Submitted by Meteka in California on January 22, 2012
Cons: Not aligned to the standards I teach • Does not assess higher-order thinking
Pros: Easy to administer • Results returned quickly • Data is presented clearly
Cons: Doesn't help me track my students' learning gains over time • Is not helpful to my professional growth as a teacher
As an AP English Language teacher, the CST isn't entirely useful.
Submitted by Nicole in California on January 21, 2012
Pros: Aligned to the standards I teach • Assesses higher-order thinking • Assesses a range of students, including those from far below to far above grade level
Cons: Misses growth of some students, such as those far below and/or far above grade level • Takes students too long to complete
Pros: Data is presented clearly
Cons: Difficult to administer • Doesn't help me track my students' learning gains over time • It is hard to use the data • Is not helpful to my professional growth as a teacher
Again, it's a snapshot of what my students know for that week of testing. Some might guess and do well, others try hard and it's a real look, and there are others randomly fill in bubbles and who knows how it's going to go.
For 2nd grade, the test is too long. It's an endurance test. They have to read two very long passages and compare the stories and choose alternate endings several times. If they gave them shorter stories to do the same thing, maybe it would be better, but I see my students going straight to answers when they see the length of some of the passages. I don't blame them either.
Submitted by Loribeth in California on January 21, 2012
Pros: Aligned to the standards I teach
Cons: Misses growth of some students, such as those far below and/or far above grade level • Takes students too long to complete
Cons: Difficult to administer • Results are not returned quickly • It is hard to use the data • Is not helpful to my professional growth as a teacher
The CST for English is very poorly written, particularly the questions are hard to understand. It is hard to tell if students misunderstood the question or if they didn't know this information/how to answer the question. The passages are also unnecessarily long. Students sometimes have to read over a page and then only answer 2-3 questions--so it is more a test of endurance.
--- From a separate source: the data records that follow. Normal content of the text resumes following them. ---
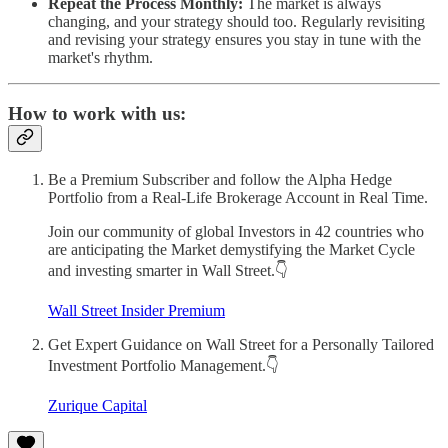
Repeat the Process Monthly:
The market is always
changing, and your strategy should too. Regularly revisiting
and revising your strategy ensures you stay in tune with the
market's rhythm.
How to work with us:
Be a Premium Subscriber and follow the Alpha Hedge
Portfolio from a Real-Life Brokerage Account in Real Time.
Join our community of global Investors in 42 countries who
are anticipating the Market demystifying the Market Cycle
and investing smarter in Wall Street.👇
Wall Street Insider Premium
Get Expert Guidance on Wall Street for a Personally Tailored
Investment Portfolio Management.👇
Zurique Capital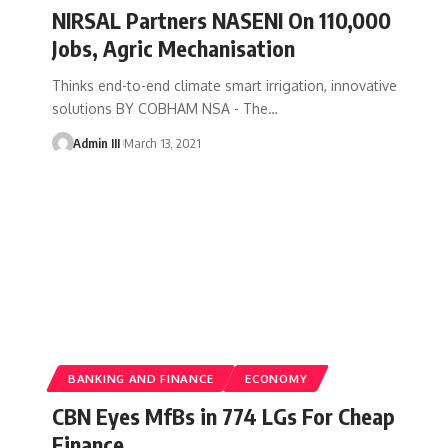
NIRSAL Partners NASENI On 110,000
Jobs, Agric Mechanisation
Thinks end-to-end climate smart irrigation, innovative
solutions BY COBHAM NSA - The
…
Admin III
March 13, 2021
BANKING AND FINANCE
ECONOMY
CBN Eyes MfBs in 774 LGs For Cheap
Finance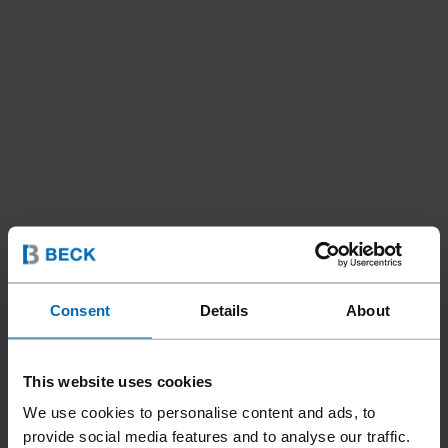
Consent
Details
About
This website uses cookies
We use cookies to personalise content and ads, to
provide social media features and to analyse our traffic.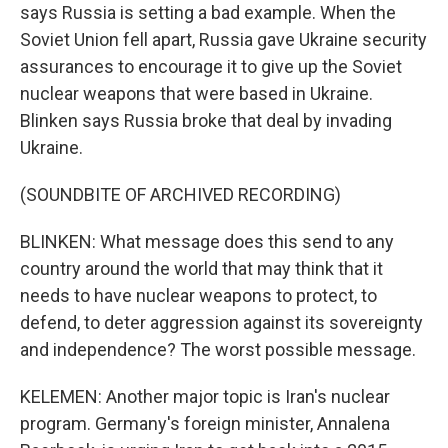
says Russia is setting a bad example. When the
Soviet Union fell apart, Russia gave Ukraine security
assurances to encourage it to give up the Soviet
nuclear weapons that were based in Ukraine.
Blinken says Russia broke that deal by invading
Ukraine.
(SOUNDBITE OF ARCHIVED RECORDING)
BLINKEN: What message does this send to any
country around the world that may think that it
needs to have nuclear weapons to protect, to
defend, to deter aggression against its sovereignty
and independence? The worst possible message.
KELEMEN: Another major topic is Iran's nuclear
program. Germany's foreign minister, Annalena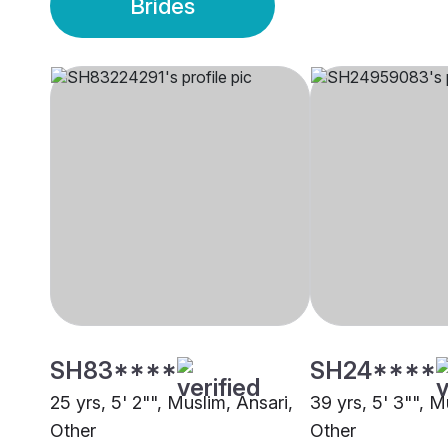
Brides
SH83****
SH24****
25 yrs, 5' 2"", Muslim, Ansari,
39 yrs, 5' 3"", M
Other
Other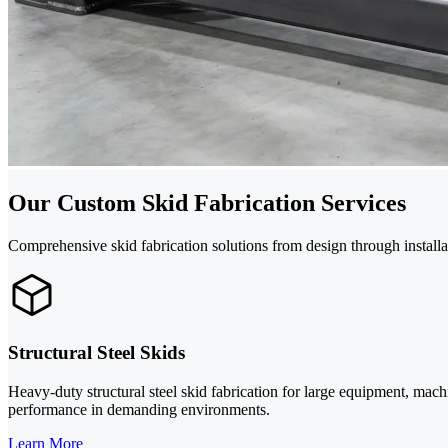
Our Custom Skid Fabrication Services
Comprehensive skid fabrication solutions from design through installat
Structural Steel Skids
Heavy-duty structural steel skid fabrication for large equipment, machi
performance in demanding environments.
Learn More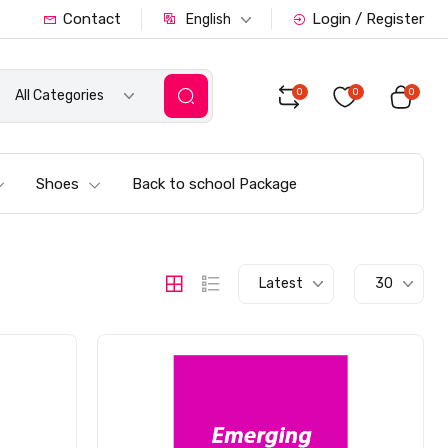
Contact
Login / Register
English
0
0
0
All Categories
Shoes
Back to school Package
Latest
30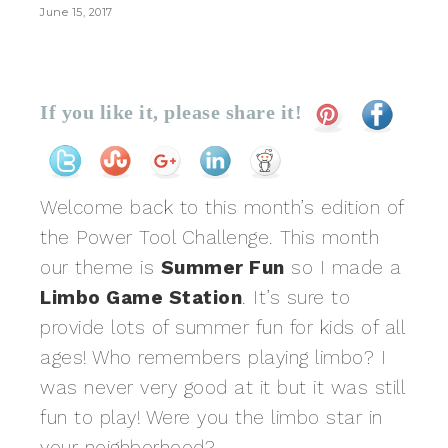
June 15, 2017
If you like it, please share it!
Welcome back to this month’s edition of
the Power Tool Challenge. This month
our theme is
Summer Fun
so I made a
Limbo Game Station
. It’s sure to
provide lots of summer fun for kids of all
ages! Who remembers playing limbo? I
was never very good at it but it was still
fun to play! Were you the limbo star in
your neighborhood?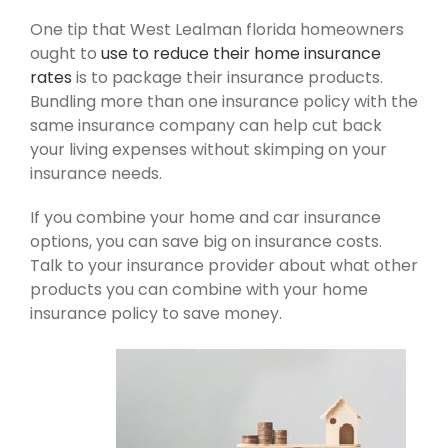
One tip that West Lealman florida homeowners
ought to
use to reduce their home insurance
rates
is to package their insurance products.
Bundling more than one insurance policy with the
same insurance company can help cut back
your living expenses without skimping on your
insurance needs.
If you combine your home and car insurance
options, you can save big on insurance costs.
Talk to your insurance provider about what other
products you can combine with your home
insurance policy to save money.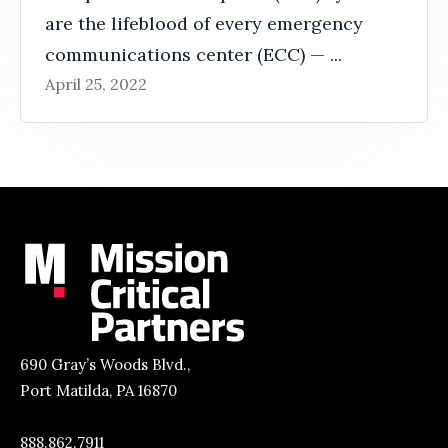
are the lifeblood of every emergency
communications center (ECC) — ...
April 25, 2022
690 Gray’s Woods Blvd.,
Port Matilda, PA 16870
888.862.7911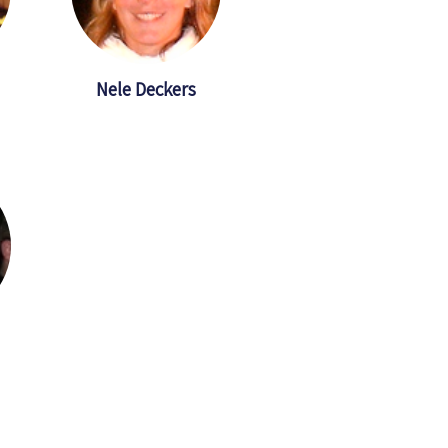
Nele Deckers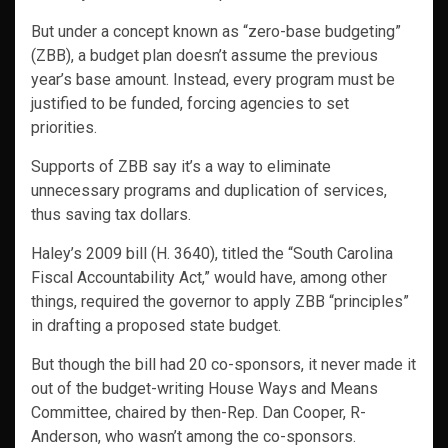
But under a concept known as “zero-base budgeting”
(ZBB), a budget plan doesn’t assume the previous
year’s base amount. Instead, every program must be
justified to be funded, forcing agencies to set
priorities.
Supports of ZBB say it’s a way to eliminate
unnecessary programs and duplication of services,
thus saving tax dollars.
Haley’s 2009 bill (H. 3640), titled the “South Carolina
Fiscal Accountability Act,” would have, among other
things, required the governor to apply ZBB “principles”
in drafting a proposed state budget.
But though the bill had 20 co-sponsors, it never made it
out of the budget-writing House Ways and Means
Committee, chaired by then-Rep. Dan Cooper, R-
Anderson, who wasn’t among the co-sponsors.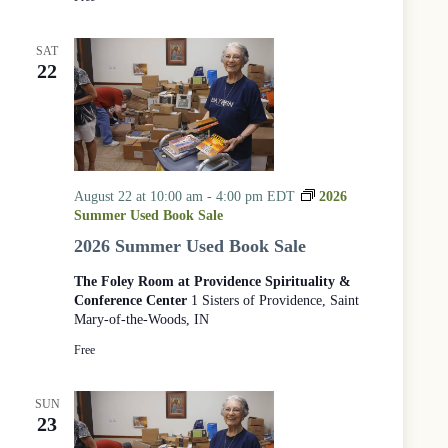
SAT
22
August 22 at 10:00 am
-
4:00 pm
EDT
2026
Summer Used Book Sale
2026 Summer Used Book Sale
The Foley Room at Providence Spirituality &
Conference Center
1 Sisters of Providence, Saint
Mary-of-the-Woods, IN
Free
SUN
23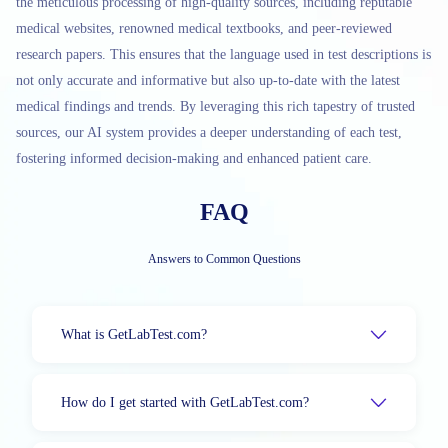
the meticulous processing of high-quality sources, including reputable
medical websites, renowned medical textbooks, and peer-reviewed
research papers. This ensures that the language used in test descriptions is
not only accurate and informative but also up-to-date with the latest
medical findings and trends. By leveraging this rich tapestry of trusted
sources, our AI system provides a deeper understanding of each test,
fostering informed decision-making and enhanced patient care.
FAQ
Answers to Common Questions
What is GetLabTest.com?
How do I get started with GetLabTest.com?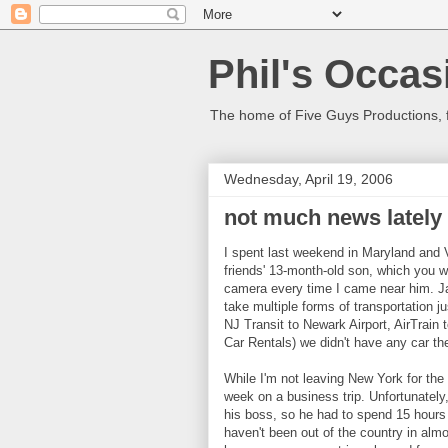
Phil's Occas
The home of Five Guys Productions,
Wednesday, April 19, 2006
not much news lately
I spent last weekend in Maryland and Vi
friends' 13-month-old son, which you wi
camera every time I came near him. Jam
take multiple forms of transportation j
NJ Transit to Newark Airport, AirTrain
Car Rentals) we didn't have any car the
While I'm not leaving New York for the
week on a business trip. Unfortunately,
his boss, so he had to spend 15 hours in
haven't been out of the country in almo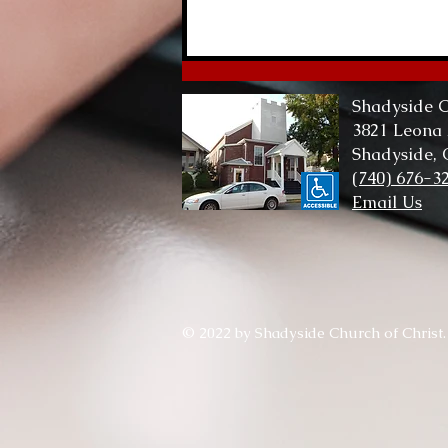
Lord of Me, Lord of All
Shadyside C
3821 Leona
Shadyside,
(740) 676-3
Email Us
© 2022 by Shadyside Church of Christ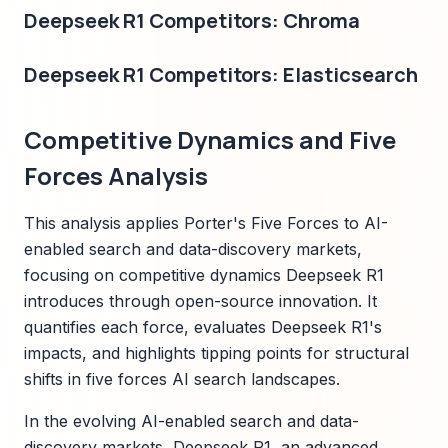
Deepseek R1 Competitors: Chroma
Deepseek R1 Competitors: Elasticsearch
Competitive Dynamics and Five
Forces Analysis
This analysis applies Porter's Five Forces to AI-
enabled search and data-discovery markets,
focusing on competitive dynamics Deepseek R1
introduces through open-source innovation. It
quantifies each force, evaluates Deepseek R1's
impacts, and highlights tipping points for structural
shifts in five forces AI search landscapes.
In the evolving AI-enabled search and data-
discovery markets, Deepseek R1, an advanced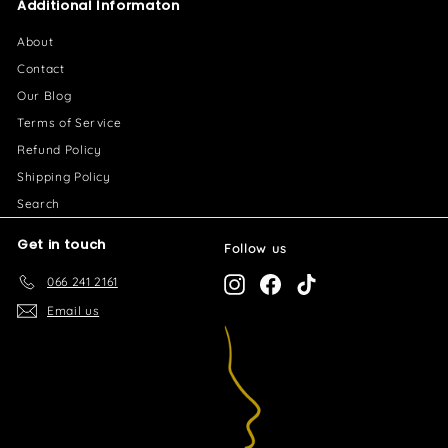
Additional Informaton
6
.
About
0
Contact
0
Our Blog
Terms of Service
Refund Policy
Shipping Policy
Search
Get in touch
Follow us
066 241 2161
Instagram
Facebook
TikTok
Email us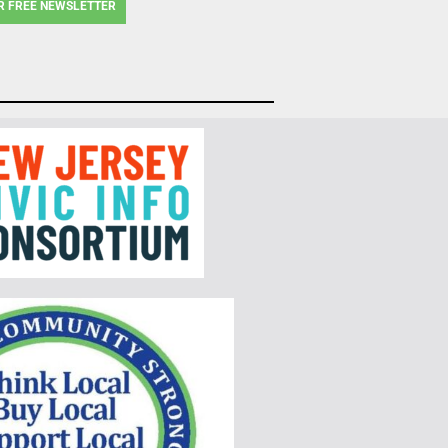
R FREE NEWSLETTER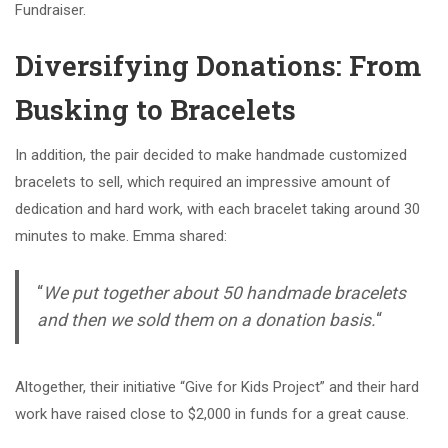
Fundraiser.
Diversifying Donations: From
Busking to Bracelets
In addition, the pair decided to make handmade customized
bracelets to sell, which required an impressive amount of
dedication and hard work, with each bracelet taking around 30
minutes to make. Emma shared:
“
We put together about 50 handmade bracelets
and then we sold them on a donation basis.
“
Altogether, their initiative “Give for Kids Project” and their hard
work have raised close to $2,000 in funds for a great cause.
Submitted by Annie in California on January 20, 2012
Pros: Aligned to the standards I teach • Assesses higher-order thinking • Takes students a reasonable amount of time to complete
Cons: Does not assess higher-order thinking • Misses growth of some students, such as those far below and/or far above grade level
Pros: Easy to administer
Cons: Results are not returned quickly • Doesn't help me track my students' learning gains over time • It is hard to use the data • Is not helpful to my professional growth as a teacher
The CST results do not come back until after the school year, making them useful for progress monitoring. In addition, the CST assesses all writing standards in multiple choice format and does not prepare students to write at the college level. It does not allow for differentiation, assess students are their current level of performance, or provide data on growth from the previous year.